Gender Inequalities in Tech-Driven Research and Innovation: Living the Contradiction

A bit of good news during the November gloom: in the past week we had the offer of a contract from Policy Press (UK) for a book entitled Gender Inequalities in Tech-Driven Research and Innovation: Living the Contradiction which will deal with much of the research and many of the findings of our work in Nordwit. The book is likely to be published in the spring of 2022, so just when or immediately after our 5 years of Nordwit have finished. Writing it will keep us occupied during the next few months.

Among the issues that will be discussed in this volume is the question of how women arrive in tech-driven professions. Clearly at present we live in an age of workplace transformation as a function of the increasing technologization of workplaces. We have all found this during covid-19 when the need to work online – for those who can – has become paramount. For some this means that in the foreseeable future they will not return to an office; indeed, they may never.

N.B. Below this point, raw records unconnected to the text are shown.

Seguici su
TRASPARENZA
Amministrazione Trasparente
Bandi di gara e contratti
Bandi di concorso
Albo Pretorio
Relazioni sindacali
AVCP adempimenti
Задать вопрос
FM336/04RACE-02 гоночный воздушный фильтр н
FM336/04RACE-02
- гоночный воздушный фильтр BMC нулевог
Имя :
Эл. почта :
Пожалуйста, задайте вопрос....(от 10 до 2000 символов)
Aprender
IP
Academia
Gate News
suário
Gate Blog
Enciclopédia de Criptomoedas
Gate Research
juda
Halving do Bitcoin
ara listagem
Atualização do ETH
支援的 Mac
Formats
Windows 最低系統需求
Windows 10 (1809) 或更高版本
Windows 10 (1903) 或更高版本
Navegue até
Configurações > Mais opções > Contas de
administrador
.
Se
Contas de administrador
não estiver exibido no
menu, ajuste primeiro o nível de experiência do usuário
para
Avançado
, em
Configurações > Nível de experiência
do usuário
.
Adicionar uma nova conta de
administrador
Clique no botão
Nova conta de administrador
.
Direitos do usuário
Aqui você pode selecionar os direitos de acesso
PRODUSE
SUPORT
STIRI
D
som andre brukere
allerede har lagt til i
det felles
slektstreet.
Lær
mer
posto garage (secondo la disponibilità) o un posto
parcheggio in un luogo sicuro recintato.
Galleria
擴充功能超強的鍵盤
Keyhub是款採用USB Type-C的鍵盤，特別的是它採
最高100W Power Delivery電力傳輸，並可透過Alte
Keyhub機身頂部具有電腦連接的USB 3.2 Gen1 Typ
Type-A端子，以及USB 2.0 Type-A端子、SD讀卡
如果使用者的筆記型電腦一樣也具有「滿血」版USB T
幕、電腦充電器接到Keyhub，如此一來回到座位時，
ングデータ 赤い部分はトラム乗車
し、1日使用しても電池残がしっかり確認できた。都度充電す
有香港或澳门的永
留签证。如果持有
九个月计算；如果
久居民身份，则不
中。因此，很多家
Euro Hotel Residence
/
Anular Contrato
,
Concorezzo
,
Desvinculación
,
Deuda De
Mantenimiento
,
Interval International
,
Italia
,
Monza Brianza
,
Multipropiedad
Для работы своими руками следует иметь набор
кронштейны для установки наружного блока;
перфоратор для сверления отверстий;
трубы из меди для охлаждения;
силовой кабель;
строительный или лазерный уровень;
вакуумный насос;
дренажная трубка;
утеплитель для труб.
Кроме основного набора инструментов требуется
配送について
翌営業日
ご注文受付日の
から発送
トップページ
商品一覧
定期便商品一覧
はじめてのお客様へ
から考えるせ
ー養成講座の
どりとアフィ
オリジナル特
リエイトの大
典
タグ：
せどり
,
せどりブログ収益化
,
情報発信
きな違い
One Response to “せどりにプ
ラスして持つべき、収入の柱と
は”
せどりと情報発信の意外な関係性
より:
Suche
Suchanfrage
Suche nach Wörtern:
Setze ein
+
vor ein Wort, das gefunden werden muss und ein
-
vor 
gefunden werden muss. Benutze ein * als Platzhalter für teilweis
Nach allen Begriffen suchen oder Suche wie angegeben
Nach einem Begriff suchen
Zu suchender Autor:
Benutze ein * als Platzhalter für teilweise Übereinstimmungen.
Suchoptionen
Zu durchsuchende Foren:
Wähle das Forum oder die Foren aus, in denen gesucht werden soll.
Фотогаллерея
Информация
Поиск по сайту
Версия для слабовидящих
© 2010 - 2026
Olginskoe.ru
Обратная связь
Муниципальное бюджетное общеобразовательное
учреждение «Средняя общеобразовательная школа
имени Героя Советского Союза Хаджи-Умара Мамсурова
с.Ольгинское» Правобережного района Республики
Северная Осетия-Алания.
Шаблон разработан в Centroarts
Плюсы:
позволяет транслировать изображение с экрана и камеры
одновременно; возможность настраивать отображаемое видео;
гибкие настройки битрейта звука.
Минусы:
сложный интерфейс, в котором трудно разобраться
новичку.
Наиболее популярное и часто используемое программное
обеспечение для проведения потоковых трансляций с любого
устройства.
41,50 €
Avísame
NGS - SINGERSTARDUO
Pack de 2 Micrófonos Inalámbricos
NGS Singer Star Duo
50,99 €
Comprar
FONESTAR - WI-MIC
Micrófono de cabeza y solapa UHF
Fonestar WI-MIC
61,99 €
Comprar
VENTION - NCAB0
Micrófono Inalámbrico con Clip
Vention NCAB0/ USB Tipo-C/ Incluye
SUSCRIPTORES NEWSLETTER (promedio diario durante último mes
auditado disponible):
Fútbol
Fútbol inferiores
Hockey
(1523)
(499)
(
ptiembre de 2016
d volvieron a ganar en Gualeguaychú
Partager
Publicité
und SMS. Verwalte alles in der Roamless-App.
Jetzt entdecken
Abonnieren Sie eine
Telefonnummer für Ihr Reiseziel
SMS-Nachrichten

Simultaneously in many countries the acceleration of online retail etc. has changed both producer and consumer behaviour significantly. As I write this, one of the largest retail chains in the UK, Arcadia, is about to call in the receivers, with a potential loss of some 13,000 jobs. One reason for this business collapse is the massive move from offline to online shopping. For the 13,000 people whose job is at risk the immediate question is, where will they find new work? And what sort of skills will they need to make it in the new technologized/-ing workplaces? As we (still) struggle with zoom, even after months of self-taught adaptation to the new work situation, we note that many of us now inhabit technologized work places that were analogue in the past. This also means that our adaptation to our technologized work places has occurred in a context where we were not specifically trained for this.

Some of the studies in Nordwit have shown that women in particular arrive in technologized work places and work in tech-driven careers without necessarily having been educated or trained for this. They therefore do not make the education statistics (e.g. OECD) that detail the gendered structures of education. This also means that these statistics do not necessarily predict accurately what happens subsequently in people’s working lives. And: many jobs that are highly technologized are not necessarily labelled as such: the work of a university lecturer now is significantly different from what it was even a year ago. Covid-19 has certainly changed the world of work.